$36 Million For Wrongful Conviction
A court has awarded $36 million in damages to four men wrongly convicted of murder. It's the largest settlement of its kind ever in Illinois, reports CBS News Correspondent Cynthia Bowers.
They spent 18 years in prison, two of them on death row.
In their lawsuits, the men, known as the Ford Heights Four, allege police withheld evidence and ignored strong leads pointing to the real killers to deliberately frame them.
"The other men went free and actually killed other people and our men were on death row for many years," said plaintiff Attorney Jeffrey Hass.
In a written statement prosecutors said this settlement compensates the four men fairly, but Dennis Williams, one of two sentenced to die, disagrees. "If they could give me back the entire 18 years they took out of my life, then that would be compensation," Williams said.
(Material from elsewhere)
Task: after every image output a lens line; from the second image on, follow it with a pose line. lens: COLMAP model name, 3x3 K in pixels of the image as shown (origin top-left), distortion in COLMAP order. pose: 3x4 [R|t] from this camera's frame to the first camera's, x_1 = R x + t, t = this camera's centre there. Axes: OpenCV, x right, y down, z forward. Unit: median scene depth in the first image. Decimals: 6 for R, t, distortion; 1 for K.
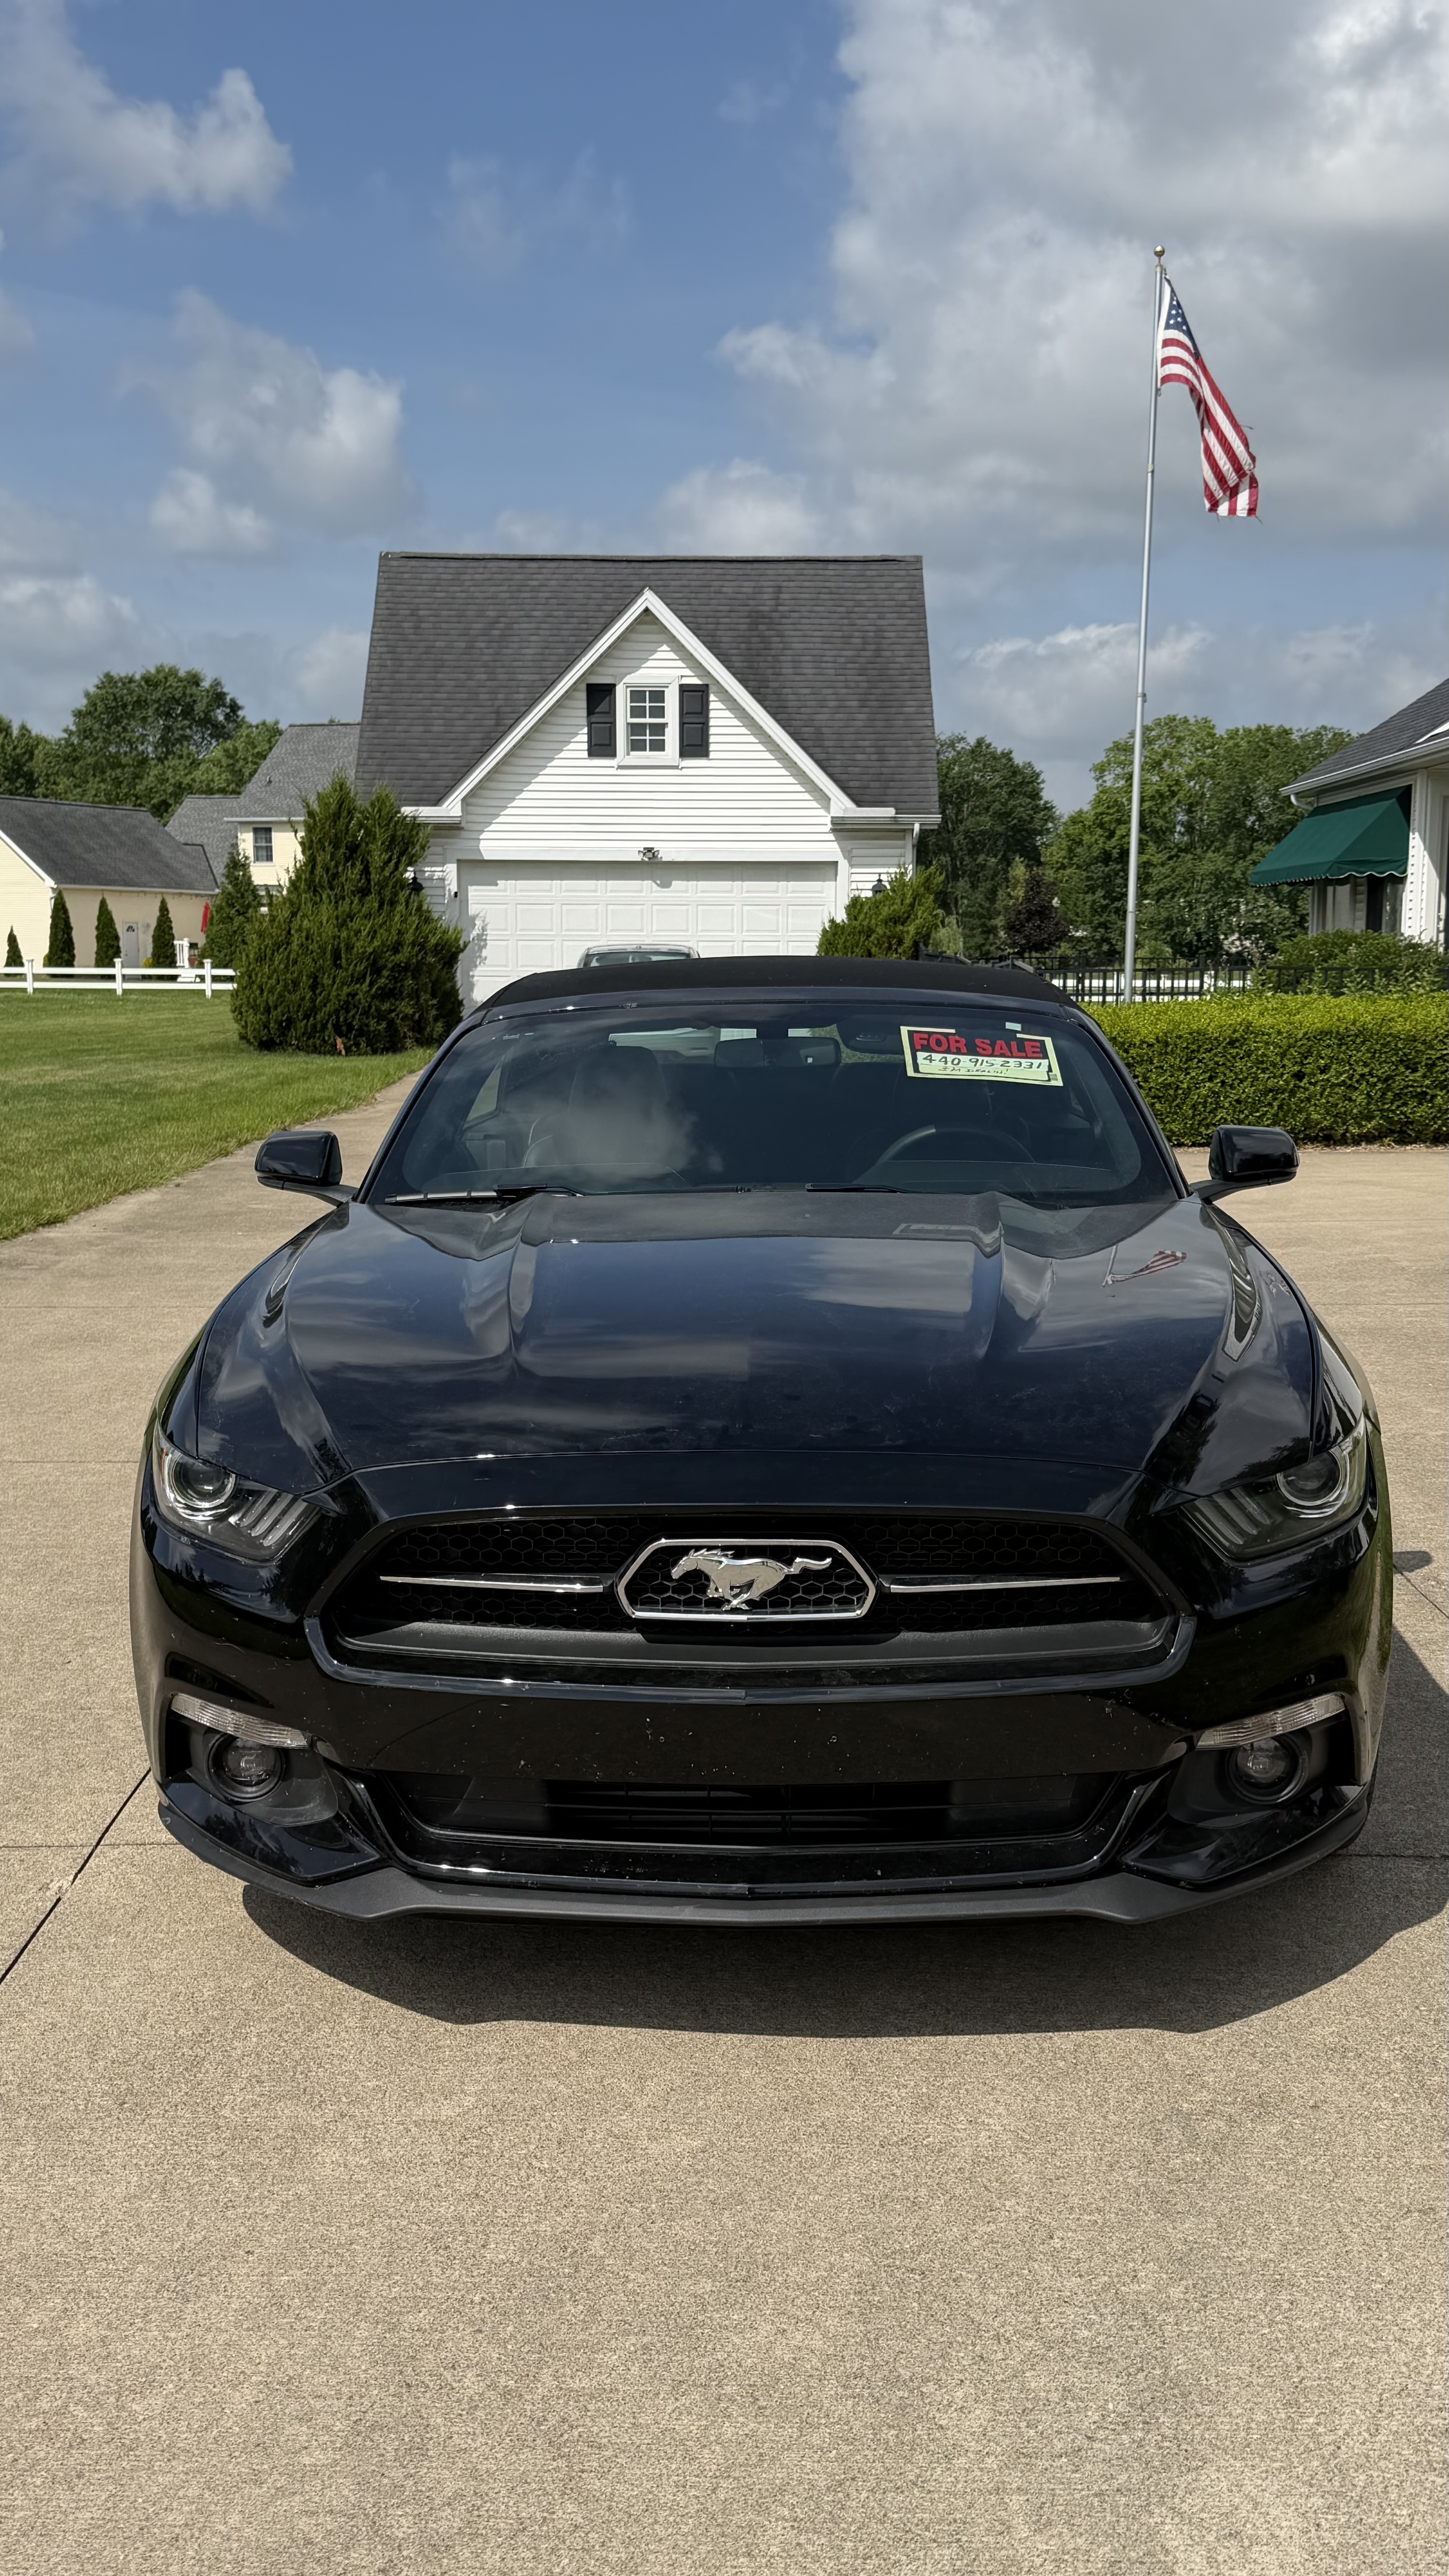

Williams was in his early twenties when he was arrested for the killing of a young couple. He says sheriff's deputies put a gun to his head and told him, "if I didn't confess that they would splatter my brains all over the wall."
"How can we continue to trust our system to put people to death when we know the system is so broken we have to pay 36 million dollars to fix the damages caused to these individuals?" asked lawyer Larry Marshall.
There are other similar cases pending. So far 11 condemned men in Illinois have been freed, including Anthony Porter, who came within two days of his execution.
Such cases have led to increasing demands to put an end to the death penalty in Illinois.